• **JOB**: Output only the lines below that start at the line containing "Reuters, wo er" and end at the line containing "erklärt bei einem Cocktail, was das ist).", with both ends kept.

• **DATA SHOWN**:
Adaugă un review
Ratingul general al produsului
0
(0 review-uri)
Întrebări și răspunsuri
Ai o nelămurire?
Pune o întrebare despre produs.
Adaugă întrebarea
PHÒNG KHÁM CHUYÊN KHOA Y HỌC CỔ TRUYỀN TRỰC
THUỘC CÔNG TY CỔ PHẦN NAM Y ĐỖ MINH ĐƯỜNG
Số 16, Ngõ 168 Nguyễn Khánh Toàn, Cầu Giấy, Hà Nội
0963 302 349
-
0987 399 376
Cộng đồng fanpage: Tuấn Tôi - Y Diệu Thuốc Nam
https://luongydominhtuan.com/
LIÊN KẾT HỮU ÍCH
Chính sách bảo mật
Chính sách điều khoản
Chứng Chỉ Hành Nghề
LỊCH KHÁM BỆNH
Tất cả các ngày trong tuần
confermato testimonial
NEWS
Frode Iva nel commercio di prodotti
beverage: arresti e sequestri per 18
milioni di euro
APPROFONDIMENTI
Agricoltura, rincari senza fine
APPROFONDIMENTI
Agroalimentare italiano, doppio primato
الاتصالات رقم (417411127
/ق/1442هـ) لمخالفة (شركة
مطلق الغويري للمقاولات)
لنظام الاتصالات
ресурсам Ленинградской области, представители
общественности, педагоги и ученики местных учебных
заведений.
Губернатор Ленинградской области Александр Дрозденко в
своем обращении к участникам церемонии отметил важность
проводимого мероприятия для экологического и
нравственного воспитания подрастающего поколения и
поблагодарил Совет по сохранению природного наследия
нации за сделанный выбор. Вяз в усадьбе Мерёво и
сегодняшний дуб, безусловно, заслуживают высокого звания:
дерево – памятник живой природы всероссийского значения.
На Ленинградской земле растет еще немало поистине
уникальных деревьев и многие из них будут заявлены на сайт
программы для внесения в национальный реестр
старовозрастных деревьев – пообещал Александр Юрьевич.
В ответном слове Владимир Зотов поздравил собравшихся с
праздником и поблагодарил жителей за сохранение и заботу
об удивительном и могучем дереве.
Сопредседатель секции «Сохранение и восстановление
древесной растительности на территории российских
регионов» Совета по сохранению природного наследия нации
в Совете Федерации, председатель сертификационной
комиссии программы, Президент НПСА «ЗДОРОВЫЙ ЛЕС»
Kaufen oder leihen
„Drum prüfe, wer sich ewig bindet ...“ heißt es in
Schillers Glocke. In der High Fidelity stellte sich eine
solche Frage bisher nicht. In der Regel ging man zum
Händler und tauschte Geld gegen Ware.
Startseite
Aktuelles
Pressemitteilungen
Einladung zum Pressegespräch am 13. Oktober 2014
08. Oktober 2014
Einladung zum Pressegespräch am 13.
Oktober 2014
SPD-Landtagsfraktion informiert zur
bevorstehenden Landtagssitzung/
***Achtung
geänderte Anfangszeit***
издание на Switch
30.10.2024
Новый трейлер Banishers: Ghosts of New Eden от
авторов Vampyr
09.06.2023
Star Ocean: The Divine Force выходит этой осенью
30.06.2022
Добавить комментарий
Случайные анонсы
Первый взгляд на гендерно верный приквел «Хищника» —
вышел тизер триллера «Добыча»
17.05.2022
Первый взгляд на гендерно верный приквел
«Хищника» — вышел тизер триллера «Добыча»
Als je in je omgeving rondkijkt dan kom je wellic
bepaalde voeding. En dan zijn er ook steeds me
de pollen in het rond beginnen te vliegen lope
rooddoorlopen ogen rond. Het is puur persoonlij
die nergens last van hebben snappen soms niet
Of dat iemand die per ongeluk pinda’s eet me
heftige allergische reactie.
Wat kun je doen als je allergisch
...
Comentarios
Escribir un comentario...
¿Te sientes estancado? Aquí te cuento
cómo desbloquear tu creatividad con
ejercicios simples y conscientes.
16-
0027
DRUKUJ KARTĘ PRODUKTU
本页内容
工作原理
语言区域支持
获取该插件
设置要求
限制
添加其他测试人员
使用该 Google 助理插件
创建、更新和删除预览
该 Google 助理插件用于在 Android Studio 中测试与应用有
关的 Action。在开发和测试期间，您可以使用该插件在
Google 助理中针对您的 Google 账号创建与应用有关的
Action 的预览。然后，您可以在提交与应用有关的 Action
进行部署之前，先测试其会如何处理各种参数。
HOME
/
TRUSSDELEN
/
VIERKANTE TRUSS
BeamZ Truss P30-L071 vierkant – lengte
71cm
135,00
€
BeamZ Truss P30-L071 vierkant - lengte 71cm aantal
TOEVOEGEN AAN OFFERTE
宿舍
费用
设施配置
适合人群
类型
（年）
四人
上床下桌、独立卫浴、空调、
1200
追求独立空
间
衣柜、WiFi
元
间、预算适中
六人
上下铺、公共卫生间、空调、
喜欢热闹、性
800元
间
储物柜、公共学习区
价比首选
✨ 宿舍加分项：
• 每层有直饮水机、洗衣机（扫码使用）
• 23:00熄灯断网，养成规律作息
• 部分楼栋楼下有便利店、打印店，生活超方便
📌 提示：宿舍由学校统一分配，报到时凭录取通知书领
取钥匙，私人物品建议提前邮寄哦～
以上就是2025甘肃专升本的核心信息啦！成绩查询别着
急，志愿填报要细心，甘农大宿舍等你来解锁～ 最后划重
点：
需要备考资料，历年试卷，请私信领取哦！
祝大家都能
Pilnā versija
---
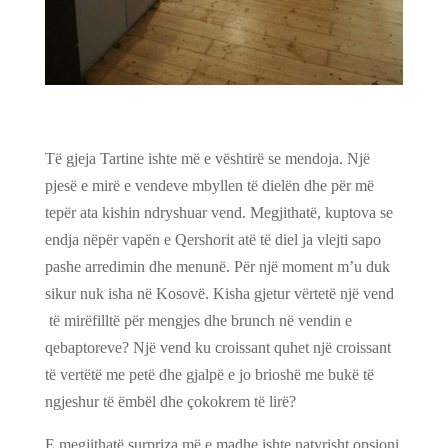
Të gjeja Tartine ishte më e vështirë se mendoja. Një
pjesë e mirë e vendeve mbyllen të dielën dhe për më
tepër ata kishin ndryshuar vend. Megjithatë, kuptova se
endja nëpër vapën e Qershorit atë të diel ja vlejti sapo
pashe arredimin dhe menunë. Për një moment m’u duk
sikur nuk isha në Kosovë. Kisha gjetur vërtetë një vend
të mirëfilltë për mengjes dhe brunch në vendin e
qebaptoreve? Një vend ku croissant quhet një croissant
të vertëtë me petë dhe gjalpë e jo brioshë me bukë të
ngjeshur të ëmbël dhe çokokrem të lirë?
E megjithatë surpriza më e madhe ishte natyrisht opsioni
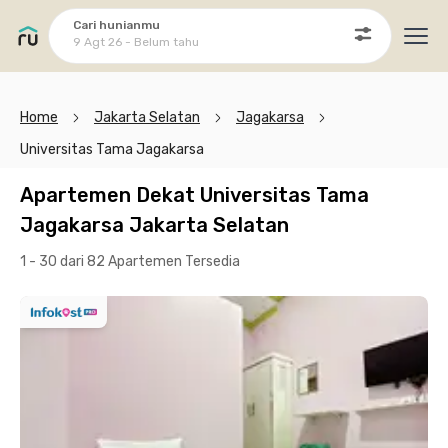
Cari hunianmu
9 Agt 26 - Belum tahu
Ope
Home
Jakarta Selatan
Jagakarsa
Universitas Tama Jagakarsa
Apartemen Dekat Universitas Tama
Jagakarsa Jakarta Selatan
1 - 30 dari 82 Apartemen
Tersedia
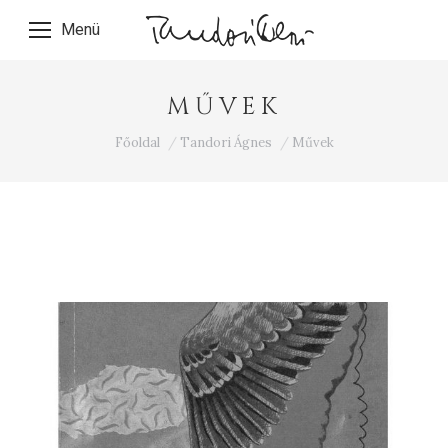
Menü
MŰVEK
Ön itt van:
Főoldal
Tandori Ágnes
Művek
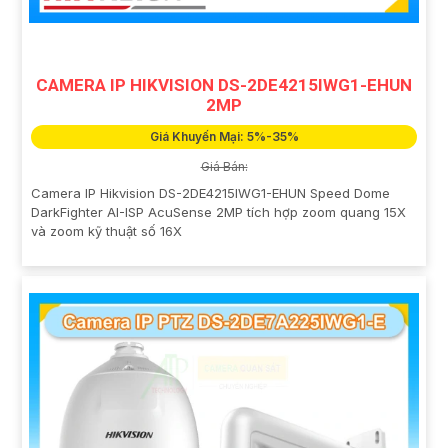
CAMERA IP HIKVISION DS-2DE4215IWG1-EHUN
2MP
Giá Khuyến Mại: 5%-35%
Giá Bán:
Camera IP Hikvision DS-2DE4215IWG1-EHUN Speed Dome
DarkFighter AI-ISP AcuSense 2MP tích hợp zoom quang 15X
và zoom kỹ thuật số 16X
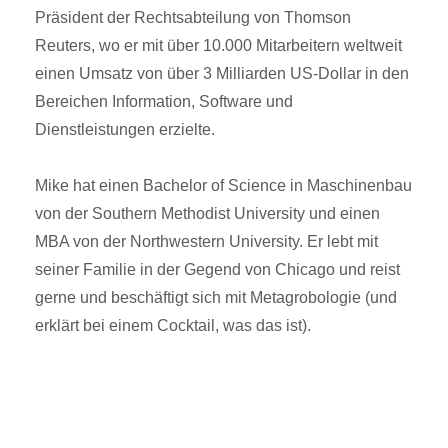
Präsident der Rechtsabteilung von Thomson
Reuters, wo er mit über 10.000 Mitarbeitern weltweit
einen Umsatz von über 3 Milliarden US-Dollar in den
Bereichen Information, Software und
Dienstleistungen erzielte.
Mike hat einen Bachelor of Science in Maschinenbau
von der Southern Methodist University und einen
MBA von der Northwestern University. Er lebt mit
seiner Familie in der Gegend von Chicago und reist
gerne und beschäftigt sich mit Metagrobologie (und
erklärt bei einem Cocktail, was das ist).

• **COMPLETED EXERCISE**:
Reuters, wo er mit über 10.000 Mitarbeitern weltweit
einen Umsatz von über 3 Milliarden US-Dollar in den
Bereichen Information, Software und
Dienstleistungen erzielte.
Mike hat einen Bachelor of Science in Maschinenbau
von der Southern Methodist University und einen
MBA von der Northwestern University. Er lebt mit
seiner Familie in der Gegend von Chicago und reist
gerne und beschäftigt sich mit Metagrobologie (und
erklärt bei einem Cocktail, was das ist).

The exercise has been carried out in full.